For sheer bang for the buck, Grand Rapids, Mich., is a budget-pleasing alternative to more-cosmopolitan locales, but offers many of the same sophisticated cultural amenities, and all within a compact convention district.

“Meeting groups will be a big fish in a small sea,” says Janet Korn, vice president of marketing for Experience Grand Rapids. “A meeting in Grand Rapids is much less expensive than a bigger city, but you have this sense you’re in a bigger city.”

Grand Rapids, Mich.

Getting there: Grand Rapids is located at the intersection of two major interstates, 96 and 196. The city is approximately 2.5 hours (154 miles) from Detroit and three hours (175 miles) from Chicago.

Major airports: Gerald R. Ford International Airport offers direct service from Atlanta, Chicago, Cincinnati, Cleveland, Dallas, Denver, Detroit, Houston, Memphis, Milwaukee, Minneapolis, New York (LaGuardia and Newark), Toronto, Orlando and Washington, D.C.

Primary meetings and conventions attributes include some 1,300 hotel rooms in the downtown area, with 1,100 connected by an indoor walkway to the 250,000-square-foot DeVos Place convention center, so seasonality isn’t a deal-breaker. There is also the 85,000-square-foot DeltaPlex Conference Center on the northwest side of town.

The city’s culinary scene is also worthy of note, including one of the top culinary schools in the nation—Secchia Institute for Culinary Education—and dining choices ranging from tapas to burgers and Italian food, and a craft beer scene that’s just now being tapped in a big way, with four or five new brewpubs currently in development.

“There’s a sense of connecting with the other attendees,” Korn says of the convivial atmosphere of the compact downtown, adding that the city’s two-mile Riverwalk is a popular space for attendees to get some fresh air between sessions. “I know when I travel I like to meet the people who live there, and when I’m at a meeting I really want to see my peers and bump into them and learn from them. We do a lot of association business, so this way [attendees] have this real sense of reunion when they’re back in Grand Rapids for a meeting.”

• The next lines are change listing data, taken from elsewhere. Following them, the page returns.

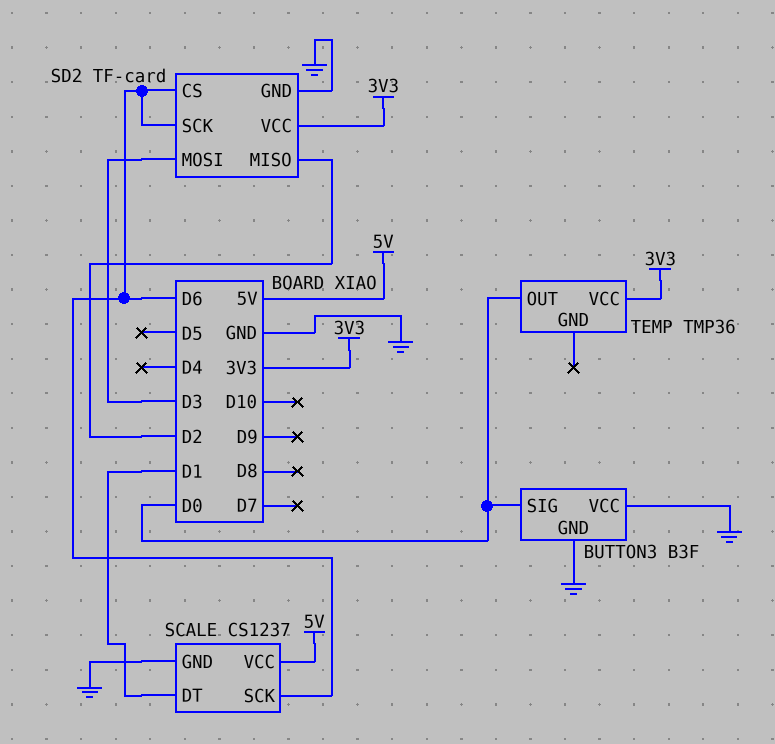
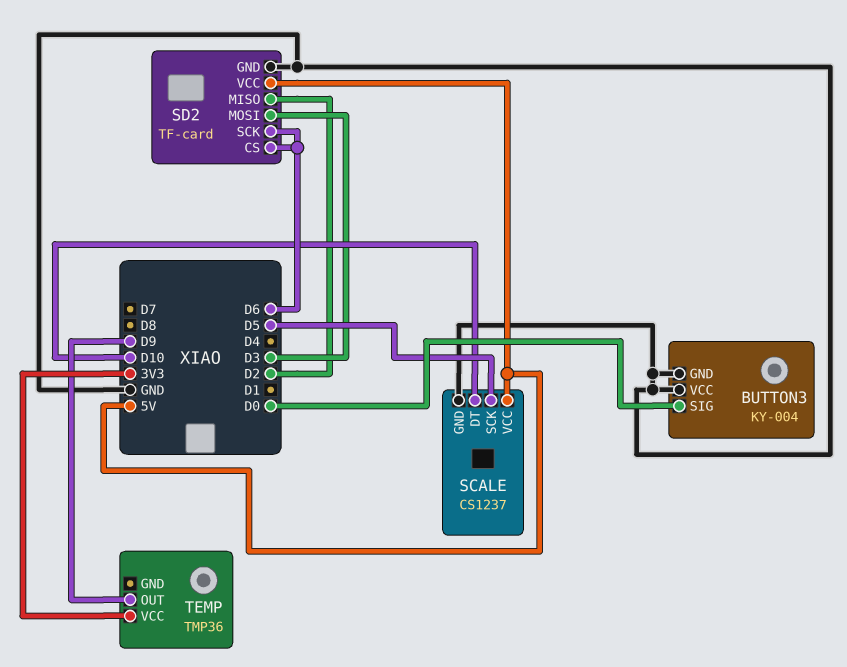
BUTTON3: B3F -> KY-004
SCALE pin DT: D1 -> D10
SCALE pin SCK: D6 -> D5
SD2 pin VCC: 3V3 -> 5V
TEMP pin OUT: D0 -> D9

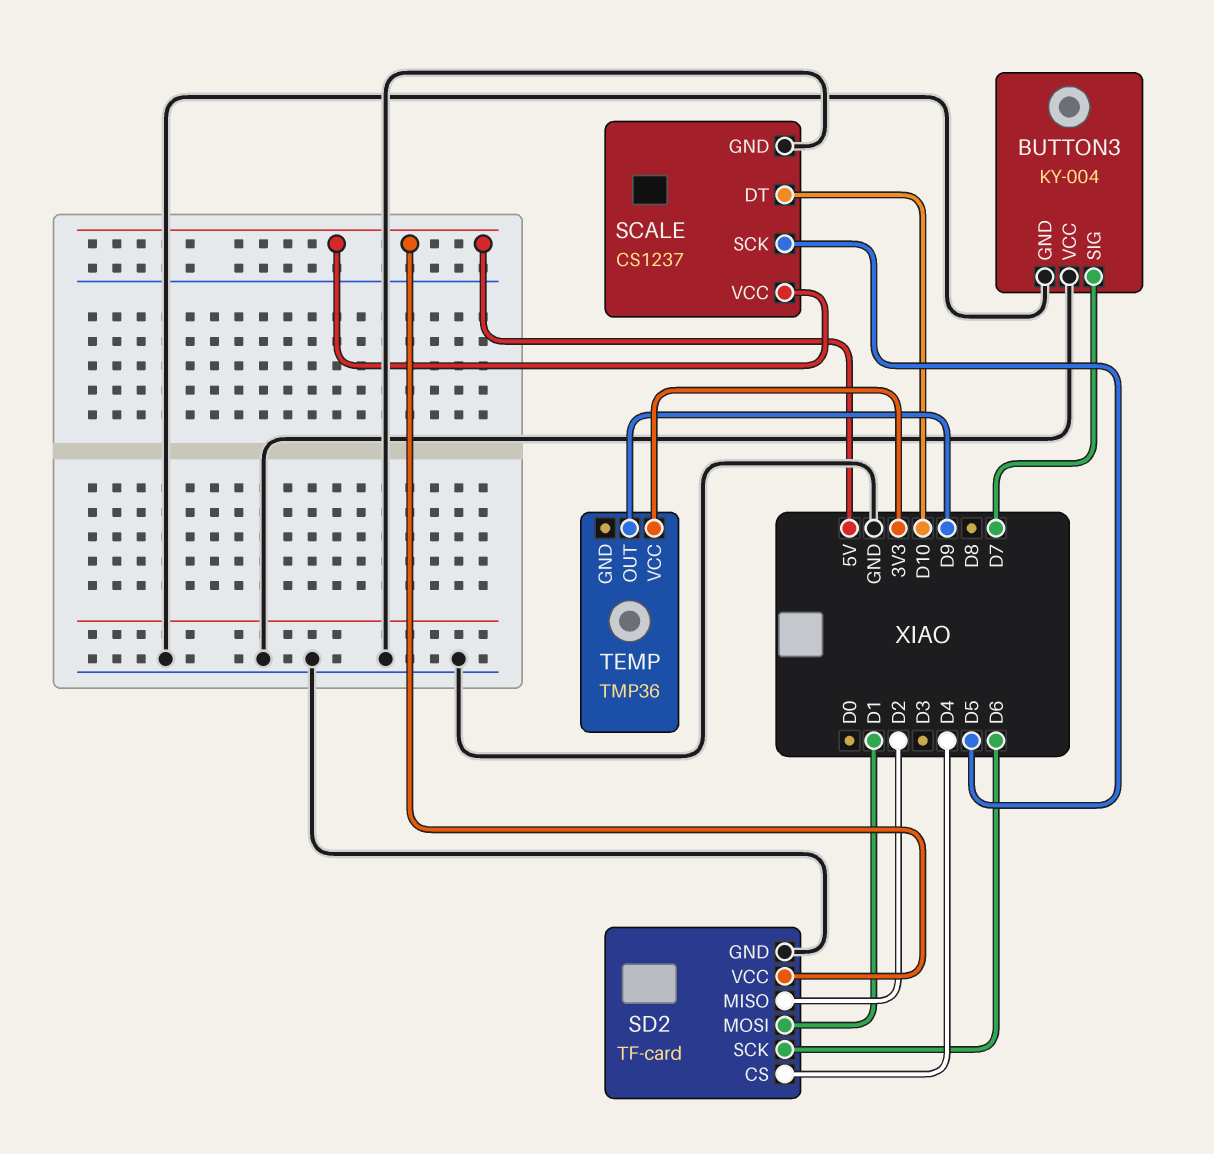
BUTTON3 pin SIG: D0 -> D7
SD2 pin CS: D6 -> D4
SD2 pin MOSI: D3 -> D1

Another interesting aspect of the destination is its position as a center of design. Grand Rapids has a history of being a leader in furniture manufacturing, and currently is home to three of the preeminent office furniture manufacturers in the nation: Herman Miller, Steelcase and Haworth. In fact, if you crouch down and look under your office chair, chances are pretty good you’ll see it was made in Grand Rapids.

“There’s a real sense of art and sophistication that’s sort of unexpected in a small town. It permeates through the community,” Korn says.

Grand Rapids is also quite proud of native son President Gerald R. Ford, and boasts the Gerald R. Ford Presidential Library and Museum.

As home to the first JW Marriott in the Midwest, Grand Rapids also boasts stellar accommodations, but at a friendly price point.

“We’ve been in this interesting time of price to value, and I know we deliver value,” she says. “We have four-star hotels at three-star prices, easily, but the quality and the service is not three-star at all. We deliver on what we promise.”